EXERCISE PASSAGE ▸
^^^^^^^^^^^^^^^^

Historically, that’s very little revenue, but I’m still running hardly any ads at all. I spent a total of $91 on ads, for a self-published books profit of $829. That’s well above the 2019 average of $436.52.

Here’s a scatter plot of my book sale profits (vertical axis) by ad spend. Not seeing super clear patterns here, but it looks like around $2,000 a month in ad spend might be a good number for me.

Book sale profits (vertical) by ad spend.

First “local” pricing promotion

With almost no ads to drive sales, organic sales have steadily been declining.

Valentine’s Day weekend was my first scheduled “local” pricing promotion for HTS. In a “local” pricing promotion, I drop the price of a book, and only promote the sale to new emails on my list.

I dropped HTS from $9.99 to $2.99, and promoted it to every new email since the “global” Black Friday promotion. The sales bump was very modest – from an average of two or three sales a day to a spike of twelve in one day.

kindle pricing promotion results

My Kindle pricing promotion was from Feb 14–17th (price changed on the 13th).

Probably because it was promoted to fewer than 200 email list contacts.

I clearly can’t sustain solid book sales with this method alone – and sending a pricing promotion to my entire list every 90 days is out of the question!

Slowly starting more Amazon Ads

Since pricing promotions alone won’t keep my sales afloat, I am trying Amazon ads again.

Throughout January, I ran some ads on the “Performance” keywords I built up from many months of harvesting keywords that led to sales, using the Prestozon method.

The results were underwhelming.

how-to-write-a-book-amazon-ads-performance

I thought maybe I could drive sales to WAB, and that that might drive more organic sales to HTS. Kind of like the “read through” that I’m sick of hearing fiction authors talk about.

So, far, no reason to believe that’s working.

I just started my first Lockscreen ad for HTS since I turned off ads on November 25th. Too early to tell how that’s going.

I have a ton of data on Lockscreen ad performance, from when I was spending upwards of $5k a month on Amazon ads. Assuming Amazon’s reporting is reliable at all, maybe I can use this data to be more discerning with my bids, ad creatives, and the categories I choose to advertise to.

Loading the sales slingshot with Amazon Ads?

One hypothesis I have is that much of the jump in sales I had before officially announcing the Black Friday promotion may have been due to a backlog of people who had seen HTS through Lockscreen ads.

^^^^^^^^^^^^^^^^

Recorded data
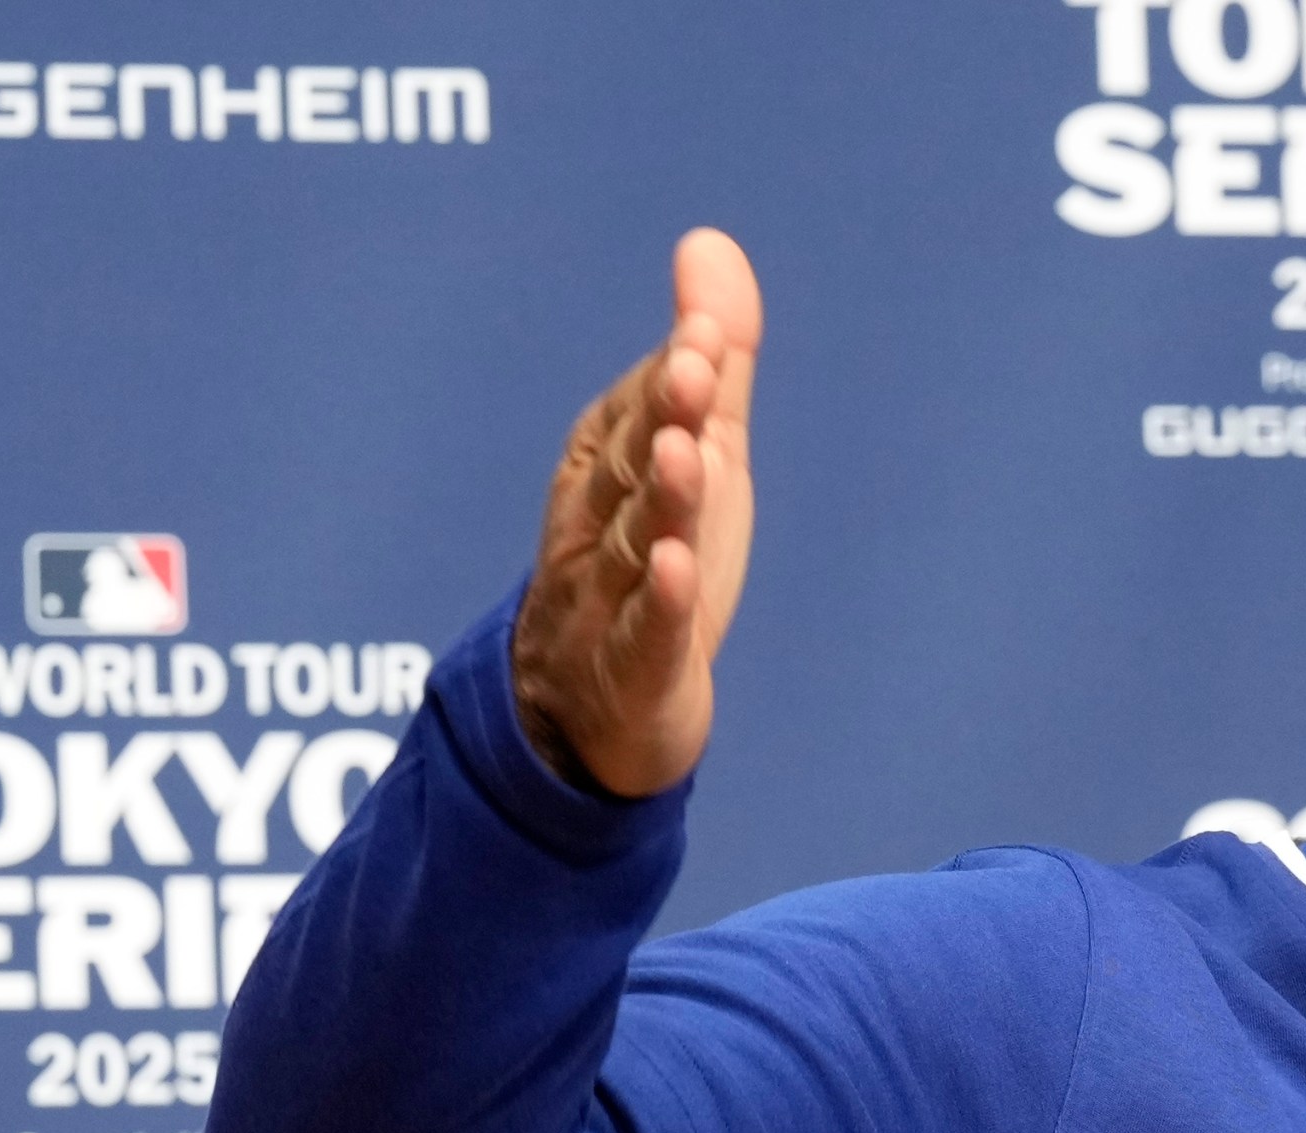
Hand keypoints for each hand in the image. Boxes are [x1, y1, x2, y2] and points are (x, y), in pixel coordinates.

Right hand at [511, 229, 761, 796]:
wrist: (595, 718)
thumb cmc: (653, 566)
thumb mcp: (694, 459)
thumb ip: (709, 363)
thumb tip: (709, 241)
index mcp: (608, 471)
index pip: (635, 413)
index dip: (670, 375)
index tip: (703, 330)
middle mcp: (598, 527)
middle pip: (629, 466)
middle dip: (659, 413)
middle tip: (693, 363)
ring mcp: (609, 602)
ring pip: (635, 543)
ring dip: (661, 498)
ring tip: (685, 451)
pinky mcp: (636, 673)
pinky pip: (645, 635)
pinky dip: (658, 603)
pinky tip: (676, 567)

^^^^^^^^^^^^^^^^

TASK A ▸ Transcribe the part of the self-publishing sales report starting at "I clearly can’t" and ending at "authors talk about.".
TASK B ▸
Using the self-publishing sales report, answer each question on its own line:
(i) How much did the author spend on ads in total?
(ii) What were the old and new prices of HTS in the Valentine's Day promotion?
(iii) On what date did the author turn off ads before starting the first new Lockscreen ad for HTS?
TASK C ▸ Take the self-publishing sales report further, continuing after its final sentence about the Lockscreen ads.

RESPONSE AREA A ▸
I clearly can’t sustain solid book sales with this method alone – and sending a pricing promotion to my entire list every 90 days is out of the question!

Slowly starting more Amazon Ads

Since pricing promotions alone won’t keep my sales afloat, I am trying Amazon ads again.

Throughout January, I ran some ads on the “Performance” keywords I built up from many months of harvesting keywords that led to sales, using the Prestozon method.

The results were underwhelming.

how-to-write-a-book-amazon-ads-performance

I thought maybe I could drive sales to WAB, and that that might drive more organic sales to HTS. Kind of like the “read through” that I’m sick of hearing fiction authors talk about.

RESPONSE AREA B ▸
(i) $91
(ii) $9.99 before and $2.99 during the promotion
(iii) November 25th

RESPONSE AREA C ▸
I recently began subscribing to Amazon’s emails, and it was pretty eye-opening. They send you book recommendations based upon your browsing and buying behavior.

I suspect that as soon as I dropped the price of HTS, that triggered Amazon to send an email to people who had shown interest in the book.

Maybe they had visited the book’s sales page. Maybe they had downloaded a Kindle sample. Whatever the case, there would have been a big backlog in late November – after several months of spending thousands of dollars on ads. That backlog would have been much bigger than there would have been over Valentine’s Day weekend – after two and a half months of no ads at all.

I’ll have to watch closely to see what happens when I drop the price for my next “local” promotion – provided it’s a book I’ve run ads for. Well, I’ve run some ads for How to Write a Book – maybe I should run more, for testing purposes?

Self Publishing coaching

The success of my seminal self publishing blog post has been undeniable. I’ve had multiple people send me money via PayPal just to thank me for this blog post.

I’ve been experimenting with how best to capitalize on the success of this article. The Medium version of this article currently gets more than 6,000 visits per month.

At the end of the article, I had a call to action to call me on Clarity. Then, I tried putting a call to action to sign up for a short email/video course on self publishing, thinking that would build the relationship, later convincing people to book a call with me.

That didn’t work very well, so I’m back to the call to action to book a call with me on Clarity.

I optimized my Clarity profile several months ago – something pretty easy to do that it appears few people on the platform bother with.

All of the calls I’ve had booked with me over the past several months have been about self publishing. So, I recently refined my profile even further, optimizing it hard for “self publishing,” even calling myself a “self publishing coach.”

In the process, I deleted my expertise listing on Podcasting. Nobody bothered to call me about podcasting. Then again, that makes me realize that I never prompted anyone to call me about podcasting at the end of any of my more popular podcasting posts. Maybe I should reinstate that listing, and try again.

Anyway, right now, I’m one of the top results when you search for “self publishing.”

My Clarity profile now ranks #1 for the “self publishing” keyphrase.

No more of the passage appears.